TASK REQUIREMENTS: Exactly as written, give back every record below.

EXERCISE MATERIALS START

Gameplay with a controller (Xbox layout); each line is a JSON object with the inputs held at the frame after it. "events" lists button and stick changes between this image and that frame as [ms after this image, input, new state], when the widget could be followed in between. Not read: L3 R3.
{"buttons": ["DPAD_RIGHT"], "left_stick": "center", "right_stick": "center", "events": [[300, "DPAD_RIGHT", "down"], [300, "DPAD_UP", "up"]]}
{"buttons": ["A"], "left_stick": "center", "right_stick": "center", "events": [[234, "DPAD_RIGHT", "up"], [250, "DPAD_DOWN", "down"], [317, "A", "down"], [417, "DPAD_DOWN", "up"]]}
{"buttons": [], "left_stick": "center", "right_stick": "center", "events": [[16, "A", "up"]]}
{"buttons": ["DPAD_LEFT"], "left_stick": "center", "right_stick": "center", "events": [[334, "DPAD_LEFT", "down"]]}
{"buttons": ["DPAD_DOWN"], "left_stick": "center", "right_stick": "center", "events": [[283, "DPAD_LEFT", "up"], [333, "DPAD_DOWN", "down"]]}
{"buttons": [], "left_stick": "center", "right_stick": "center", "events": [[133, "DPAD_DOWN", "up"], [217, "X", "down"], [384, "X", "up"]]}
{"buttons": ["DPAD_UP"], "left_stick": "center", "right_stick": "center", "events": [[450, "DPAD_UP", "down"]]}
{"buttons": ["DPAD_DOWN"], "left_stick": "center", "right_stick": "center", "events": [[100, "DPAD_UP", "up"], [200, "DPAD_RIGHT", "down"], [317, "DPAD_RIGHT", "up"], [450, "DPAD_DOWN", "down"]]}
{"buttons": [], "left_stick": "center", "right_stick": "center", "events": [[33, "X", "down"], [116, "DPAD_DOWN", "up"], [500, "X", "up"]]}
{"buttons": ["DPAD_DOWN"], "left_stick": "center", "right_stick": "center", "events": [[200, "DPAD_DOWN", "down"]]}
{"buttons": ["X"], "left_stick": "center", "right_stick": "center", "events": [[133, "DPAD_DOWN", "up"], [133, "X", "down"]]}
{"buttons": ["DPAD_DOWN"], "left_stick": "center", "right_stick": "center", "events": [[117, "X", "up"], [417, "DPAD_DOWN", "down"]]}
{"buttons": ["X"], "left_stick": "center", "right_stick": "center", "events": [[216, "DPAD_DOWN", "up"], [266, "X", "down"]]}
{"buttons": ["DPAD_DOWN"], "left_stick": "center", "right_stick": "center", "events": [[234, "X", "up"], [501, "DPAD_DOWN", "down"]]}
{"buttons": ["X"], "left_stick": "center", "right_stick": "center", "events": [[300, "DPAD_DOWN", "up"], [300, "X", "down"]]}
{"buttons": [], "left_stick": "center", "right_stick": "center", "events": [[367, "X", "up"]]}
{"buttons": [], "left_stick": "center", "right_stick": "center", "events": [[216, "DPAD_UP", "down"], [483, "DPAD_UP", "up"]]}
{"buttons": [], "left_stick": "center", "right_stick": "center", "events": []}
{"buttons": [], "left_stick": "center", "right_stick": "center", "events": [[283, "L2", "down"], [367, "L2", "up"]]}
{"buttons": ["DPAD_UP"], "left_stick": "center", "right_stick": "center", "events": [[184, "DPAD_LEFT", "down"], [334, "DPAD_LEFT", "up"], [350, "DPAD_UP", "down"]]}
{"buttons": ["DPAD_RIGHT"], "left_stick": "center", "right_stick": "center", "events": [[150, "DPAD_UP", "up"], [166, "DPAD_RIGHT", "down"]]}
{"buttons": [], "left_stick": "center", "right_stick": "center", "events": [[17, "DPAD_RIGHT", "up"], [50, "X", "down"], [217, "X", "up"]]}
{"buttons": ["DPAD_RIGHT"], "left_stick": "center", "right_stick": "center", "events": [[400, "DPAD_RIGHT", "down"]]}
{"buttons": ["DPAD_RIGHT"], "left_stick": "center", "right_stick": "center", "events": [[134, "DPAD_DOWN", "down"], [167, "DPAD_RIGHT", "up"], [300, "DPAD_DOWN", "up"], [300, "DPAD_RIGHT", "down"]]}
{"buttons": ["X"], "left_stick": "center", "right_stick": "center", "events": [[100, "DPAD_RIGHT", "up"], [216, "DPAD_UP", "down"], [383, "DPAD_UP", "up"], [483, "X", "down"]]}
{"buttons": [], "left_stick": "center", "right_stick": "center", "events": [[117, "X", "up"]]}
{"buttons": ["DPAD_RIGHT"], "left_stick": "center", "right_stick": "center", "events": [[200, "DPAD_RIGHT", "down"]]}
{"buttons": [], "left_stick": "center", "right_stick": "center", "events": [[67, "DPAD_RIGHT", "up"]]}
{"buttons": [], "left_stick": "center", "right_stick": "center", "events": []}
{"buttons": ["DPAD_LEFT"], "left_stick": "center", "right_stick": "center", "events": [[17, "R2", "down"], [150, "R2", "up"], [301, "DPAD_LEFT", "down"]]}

EXERCISE MATERIALS END

YOUR SOLUTION:
Gameplay with a controller (Xbox layout); each line is a JSON object with the inputs held at the frame after it. "events" lists button and stick changes between this image and that frame as [ms after this image, input, new state], when the widget could be followed in between. Not read: L3 R3.
{"buttons": ["DPAD_RIGHT"], "left_stick": "center", "right_stick": "center", "events": [[300, "DPAD_RIGHT", "down"], [300, "DPAD_UP", "up"]]}
{"buttons": ["A"], "left_stick": "center", "right_stick": "center", "events": [[234, "DPAD_RIGHT", "up"], [250, "DPAD_DOWN", "down"], [317, "A", "down"], [417, "DPAD_DOWN", "up"]]}
{"buttons": [], "left_stick": "center", "right_stick": "center", "events": [[16, "A", "up"]]}
{"buttons": ["DPAD_LEFT"], "left_stick": "center", "right_stick": "center", "events": [[334, "DPAD_LEFT", "down"]]}
{"buttons": ["DPAD_DOWN"], "left_stick": "center", "right_stick": "center", "events": [[283, "DPAD_LEFT", "up"], [333, "DPAD_DOWN", "down"]]}
{"buttons": [], "left_stick": "center", "right_stick": "center", "events": [[133, "DPAD_DOWN", "up"], [217, "X", "down"], [384, "X", "up"]]}
{"buttons": ["DPAD_UP"], "left_stick": "center", "right_stick": "center", "events": [[450, "DPAD_UP", "down"]]}
{"buttons": ["DPAD_DOWN"], "left_stick": "center", "right_stick": "center", "events": [[100, "DPAD_UP", "up"], [200, "DPAD_RIGHT", "down"], [317, "DPAD_RIGHT", "up"], [450, "DPAD_DOWN", "down"]]}
{"buttons": [], "left_stick": "center", "right_stick": "center", "events": [[33, "X", "down"], [116, "DPAD_DOWN", "up"], [500, "X", "up"]]}
{"buttons": ["DPAD_DOWN"], "left_stick": "center", "right_stick": "center", "events": [[200, "DPAD_DOWN", "down"]]}
{"buttons": ["X"], "left_stick": "center", "right_stick": "center", "events": [[133, "DPAD_DOWN", "up"], [133, "X", "down"]]}
{"buttons": ["DPAD_DOWN"], "left_stick": "center", "right_stick": "center", "events": [[117, "X", "up"], [417, "DPAD_DOWN", "down"]]}
{"buttons": ["X"], "left_stick": "center", "right_stick": "center", "events": [[216, "DPAD_DOWN", "up"], [266, "X", "down"]]}
{"buttons": ["DPAD_DOWN"], "left_stick": "center", "right_stick": "center", "events": [[234, "X", "up"], [501, "DPAD_DOWN", "down"]]}
{"buttons": ["X"], "left_stick": "center", "right_stick": "center", "events": [[300, "DPAD_DOWN", "up"], [300, "X", "down"]]}
{"buttons": [], "left_stick": "center", "right_stick": "center", "events": [[367, "X", "up"]]}
{"buttons": [], "left_stick": "center", "right_stick": "center", "events": [[216, "DPAD_UP", "down"], [483, "DPAD_UP", "up"]]}
{"buttons": [], "left_stick": "center", "right_stick": "center", "events": []}
{"buttons": [], "left_stick": "center", "right_stick": "center", "events": [[283, "L2", "down"], [367, "L2", "up"]]}
{"buttons": ["DPAD_UP"], "left_stick": "center", "right_stick": "center", "events": [[184, "DPAD_LEFT", "down"], [334, "DPAD_LEFT", "up"], [350, "DPAD_UP", "down"]]}
{"buttons": ["DPAD_RIGHT"], "left_stick": "center", "right_stick": "center", "events": [[150, "DPAD_UP", "up"], [166, "DPAD_RIGHT", "down"]]}
{"buttons": [], "left_stick": "center", "right_stick": "center", "events": [[17, "DPAD_RIGHT", "up"], [50, "X", "down"], [217, "X", "up"]]}
{"buttons": ["DPAD_RIGHT"], "left_stick": "center", "right_stick": "center", "events": [[400, "DPAD_RIGHT", "down"]]}
{"buttons": ["DPAD_RIGHT"], "left_stick": "center", "right_stick": "center", "events": [[134, "DPAD_DOWN", "down"], [167, "DPAD_RIGHT", "up"], [300, "DPAD_DOWN", "up"], [300, "DPAD_RIGHT", "down"]]}
{"buttons": ["X"], "left_stick": "center", "right_stick": "center", "events": [[100, "DPAD_RIGHT", "up"], [216, "DPAD_UP", "down"], [383, "DPAD_UP", "up"], [483, "X", "down"]]}
{"buttons": [], "left_stick": "center", "right_stick": "center", "events": [[117, "X", "up"]]}
{"buttons": ["DPAD_RIGHT"], "left_stick": "center", "right_stick": "center", "events": [[200, "DPAD_RIGHT", "down"]]}
{"buttons": [], "left_stick": "center", "right_stick": "center", "events": [[67, "DPAD_RIGHT", "up"]]}
{"buttons": [], "left_stick": "center", "right_stick": "center", "events": []}
{"buttons": ["DPAD_LEFT"], "left_stick": "center", "right_stick": "center", "events": [[17, "R2", "down"], [150, "R2", "up"], [301, "DPAD_LEFT", "down"]]}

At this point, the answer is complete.